(Task description) The line holding "老师对比从革命时期到当下存在的各类教条运用马克思主" and all lines that follow it to the end of the data: return these exactly, and nothing more.

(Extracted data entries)
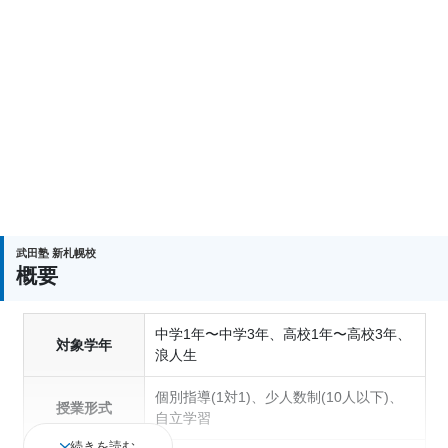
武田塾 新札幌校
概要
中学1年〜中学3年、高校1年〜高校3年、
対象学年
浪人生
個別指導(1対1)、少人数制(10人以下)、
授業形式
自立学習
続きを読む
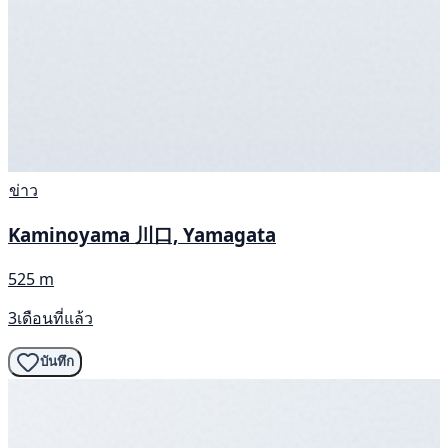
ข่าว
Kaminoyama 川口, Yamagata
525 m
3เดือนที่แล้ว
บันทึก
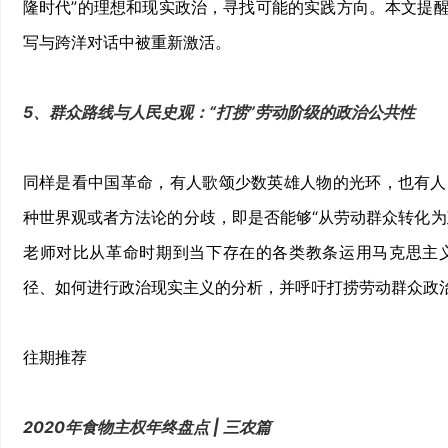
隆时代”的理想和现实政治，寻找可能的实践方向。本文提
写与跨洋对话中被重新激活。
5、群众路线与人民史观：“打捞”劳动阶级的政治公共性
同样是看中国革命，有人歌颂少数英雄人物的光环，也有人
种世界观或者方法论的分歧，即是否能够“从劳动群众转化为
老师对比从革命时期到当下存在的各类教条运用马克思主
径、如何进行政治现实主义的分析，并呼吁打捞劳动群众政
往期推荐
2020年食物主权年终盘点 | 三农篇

(Answer section)
老师对比从革命时期到当下存在的各类教条运用马克思主
径、如何进行政治现实主义的分析，并呼吁打捞劳动群众政
往期推荐
2020年食物主权年终盘点 | 三农篇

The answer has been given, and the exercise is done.